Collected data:
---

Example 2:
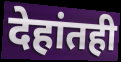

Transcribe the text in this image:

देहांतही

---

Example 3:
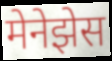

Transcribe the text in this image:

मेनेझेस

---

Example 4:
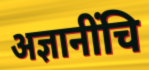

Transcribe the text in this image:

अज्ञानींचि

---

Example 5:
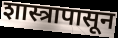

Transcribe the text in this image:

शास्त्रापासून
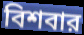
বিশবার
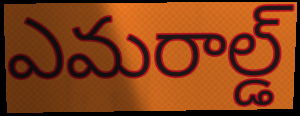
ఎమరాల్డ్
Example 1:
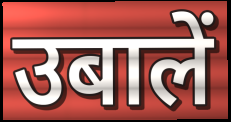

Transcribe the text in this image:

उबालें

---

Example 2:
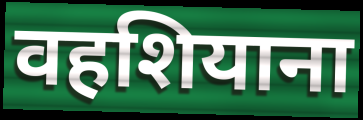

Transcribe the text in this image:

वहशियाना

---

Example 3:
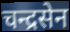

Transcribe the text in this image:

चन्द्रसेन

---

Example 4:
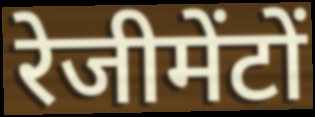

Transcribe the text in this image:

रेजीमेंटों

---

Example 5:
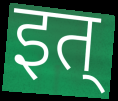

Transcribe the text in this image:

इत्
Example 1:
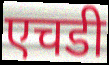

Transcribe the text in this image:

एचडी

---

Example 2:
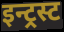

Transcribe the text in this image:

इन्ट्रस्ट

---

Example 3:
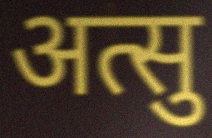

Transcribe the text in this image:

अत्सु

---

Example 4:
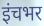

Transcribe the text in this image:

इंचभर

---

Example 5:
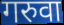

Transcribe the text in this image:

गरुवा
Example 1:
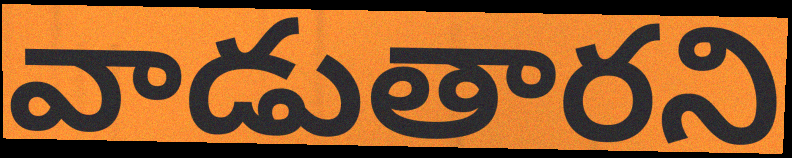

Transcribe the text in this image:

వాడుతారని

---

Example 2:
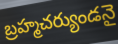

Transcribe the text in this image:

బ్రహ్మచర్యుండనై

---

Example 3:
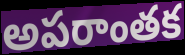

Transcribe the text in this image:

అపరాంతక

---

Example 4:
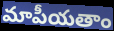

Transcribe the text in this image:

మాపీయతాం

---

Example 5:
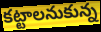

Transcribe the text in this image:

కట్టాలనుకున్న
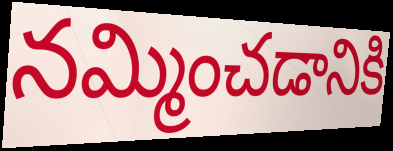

→ **WORK REQUIRED**
Although the records above contain pictures, output every line exactly and leave the pictures out.

→ **SOLUTION TO THE PROBLEM**
---

Example 2:

Transcribe the text in this image:

देहांतही

---

Example 3:

Transcribe the text in this image:

मेनेझेस

---

Example 4:

Transcribe the text in this image:

अज्ञानींचि

---

Example 5:

Transcribe the text in this image:

शास्त्रापासून
বিশবার
ఎమరాల్డ్
Example 1:

Transcribe the text in this image:

उबालें

---

Example 2:

Transcribe the text in this image:

वहशियाना

---

Example 3:

Transcribe the text in this image:

चन्द्रसेन

---

Example 4:

Transcribe the text in this image:

रेजीमेंटों

---

Example 5:

Transcribe the text in this image:

इत्
Example 1:

Transcribe the text in this image:

एचडी

---

Example 2:

Transcribe the text in this image:

इन्ट्रस्ट

---

Example 3:

Transcribe the text in this image:

अत्सु

---

Example 4:

Transcribe the text in this image:

इंचभर

---

Example 5:

Transcribe the text in this image:

गरुवा
Example 1:

Transcribe the text in this image:

వాడుతారని

---

Example 2:

Transcribe the text in this image:

బ్రహ్మచర్యుండనై

---

Example 3:

Transcribe the text in this image:

అపరాంతక

---

Example 4:

Transcribe the text in this image:

మాపీయతాం

---

Example 5:

Transcribe the text in this image:

కట్టాలనుకున్న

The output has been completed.